1776–1783 American Revolution

  • Thousands of enslaved African Americans in the South escape to British lines, as they were promised freedom to fight with the British. In South Carolina, 25,000 enslaved African Americans, one-quarter of those held, escape to the British or otherwise leave their plantations.  After the war, many African Americans are evacuated with the British for England; more than 3,000 Black Loyalists are transported with other Loyalists to Nova Scotia and New Brunswick, where they are granted land. Still others go to Jamaica and the West Indies. An estimated 8–10,000 were evacuated from the colonies in these years as free people, about 50 percent of those slaves who defected to the British and about 80 percent of those who survived.

  • Many free blacks in the North fight with the colonists for the rebellion.

1777

  • July 8 – The Vermont Republic (a sovereign nation at the time) abolishes slavery, the first future state to do so. No slaves were held in Vermont.

1780

  • Pennsylvania becomes the first U.S. state to abolish slavery.

1781

  • In challenges by Elizabeth Freeman and Quock Walker, two independent county courts in Massachusetts found slavery illegal under state constitution and declared each to be free persons.

1783

  • Massachusetts Supreme Judicial Court affirmed that Massachusetts state constitution had abolished slavery. It ruled that "the granting of rights and privileges [was] wholly incompatible and repugnant to" slavery, in an appeal case arising from the escape of former slave Quock Walker. When the British left New York and Charleston in 1783, they took the last of 5500 Loyalists to the Caribbean, along with some 15,000 slaves.

1787

  • July 13 – The Northwest Ordinance bans the expansion of slavery into U.S. territories north of the Ohio River and east of the Mississippi River.

1788

  • The First African Baptist Church of Savannah, Georgia is organized under Andrew Bryan.

1790–1810 Manumission of slaves

  • Following the Revolution, numerous slaveholders in the Upper South free their slaves; the percentage of free blacks rises from less than one to 10 percent. By 1810, 75 percent of all blacks in Delaware are free, and 7.2 percent of blacks in Virginia are free.

1791

  • February – Major Andrew Ellicott hires Benjamin Banneker, an African-American draftsman, to assist in a survey of the boundaries of the 100-square-mile (260 km2) federal district that would later become the District of Columbia.

1793

  • February 12 – The Fugitive Slave Act of 1793 is passed. 

1794

  • March 14 – Eli Whitney is granted a patent on the cotton gin.
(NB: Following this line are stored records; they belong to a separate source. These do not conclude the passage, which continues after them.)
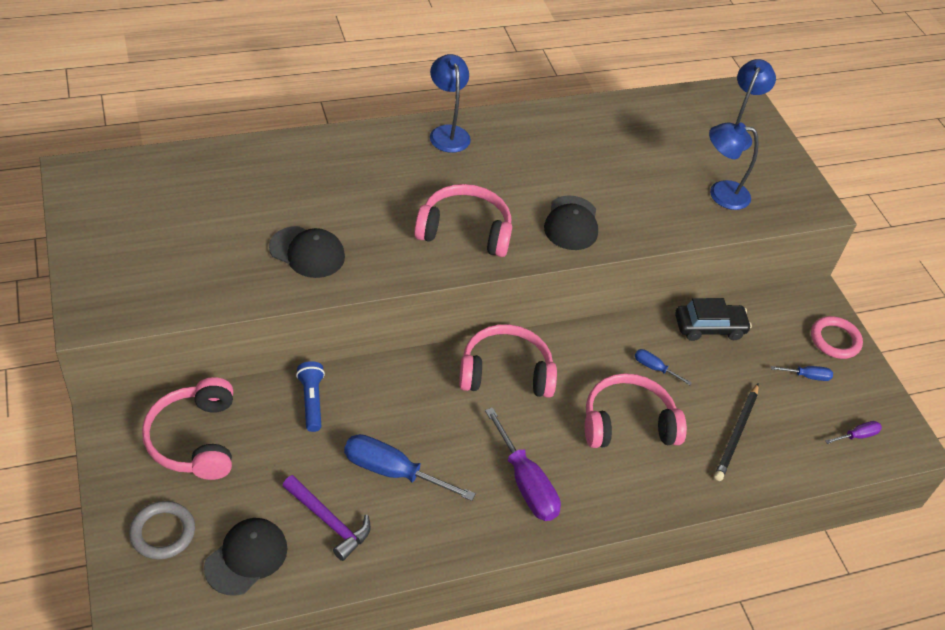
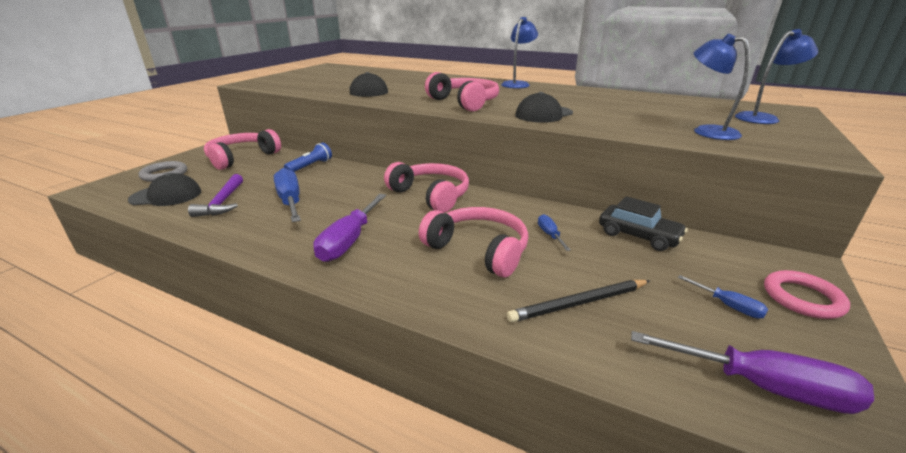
camera: 50 degrees right, 20 degrees down
(857, 436) = (762, 387): purple screwdriver -> purple screwdriver, size x1.99

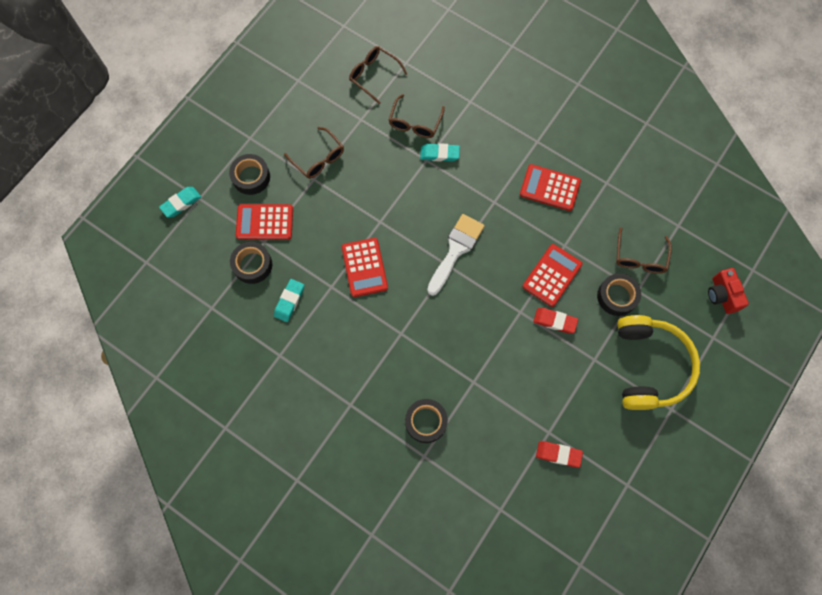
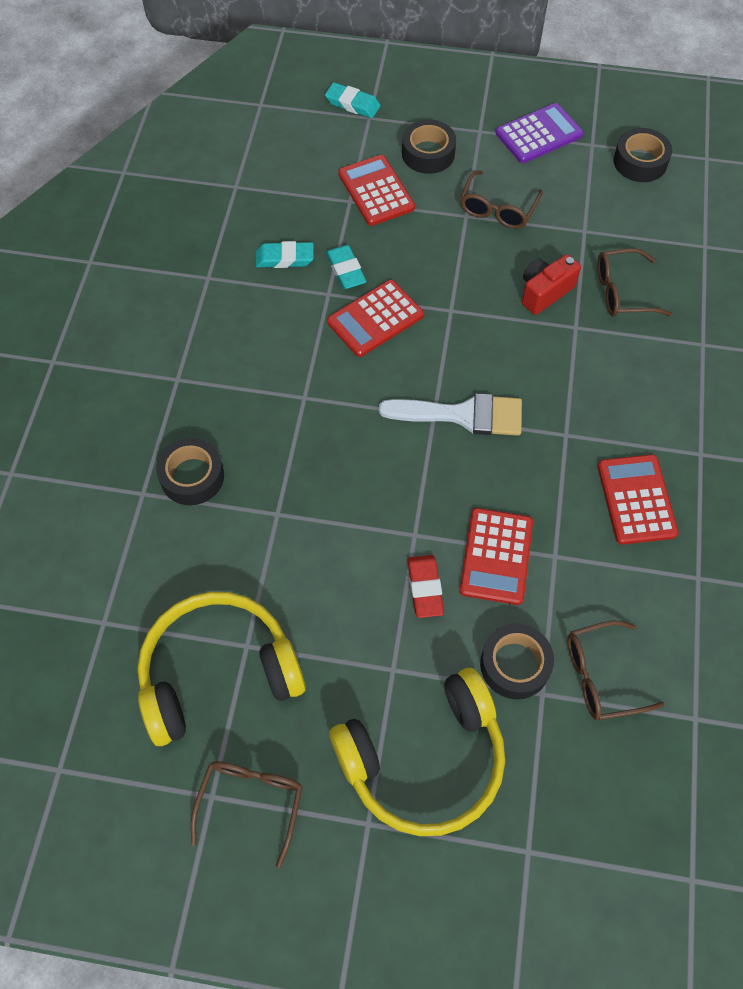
camera: 65 degrees right, 10 degrees down
(252, 265) = (312, 202): black tape -> black tape (640, 162)
(272, 106) = (538, 134): none -> purple calculator
(373, 75) = (659, 218): brown glasses -> brown glasses (251, 802)
(439, 154) = (595, 339): turquoise eraser -> turquoise eraser (345, 270)
(552, 275) = (496, 556): red calculator -> red calculator turned 90 degrees clockwise
(558, 454) = (218, 672): red eraser -> yellow headphones
(722, 295) = (613, 839): red camera -> red camera (544, 292)

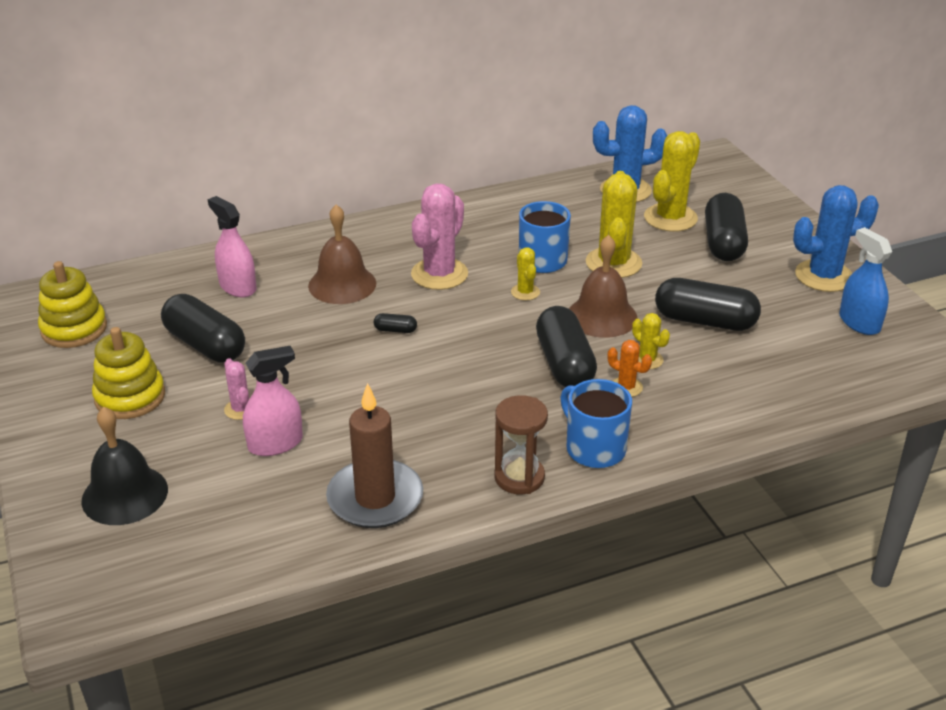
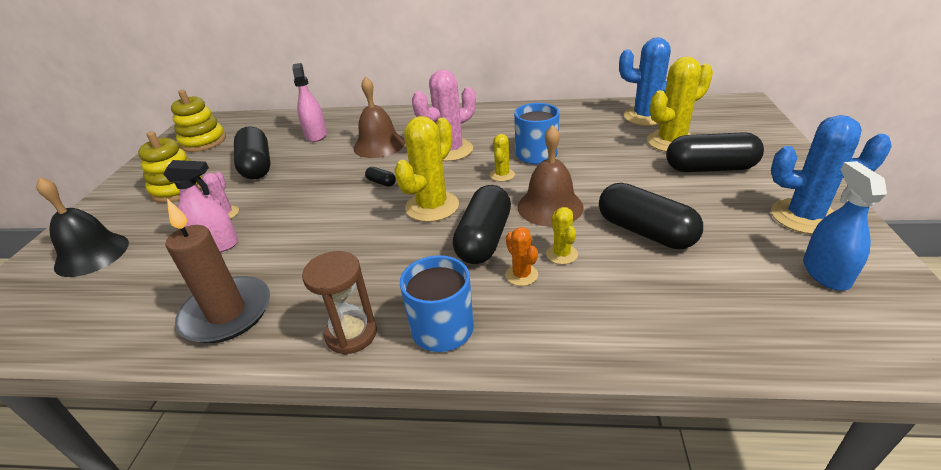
camera: 30 degrees right, 0 degrees up
(613, 263) = (594, 167): yellow cactus -> yellow cactus (432, 206)
(723, 242) = (710, 168): black capsule -> black capsule turned 60 degrees clockwise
This enables the cultivation and processing of short-staple cotton to be profitable in the uplands and interior areas of the Deep South; as this cotton can be cultivated in a wide area, the change dramatically increases the need for enslaved labor and leads to the development of King Cotton as the chief commodity crop. To satisfy labor demand, there is a forced migration of one million slaves from the Upper South and coast to the area in the antebellum period, mostly by the domestic slave trade.

  • July – Two independent black churches open in Philadelphia: the African Episcopal Church of St. Thomas, with Absalom Jones, and the Bethel African Methodist Episcopal Church, with Richard Allen, the latter the first church of what would become in 1816 the first independent black denomination in the United States.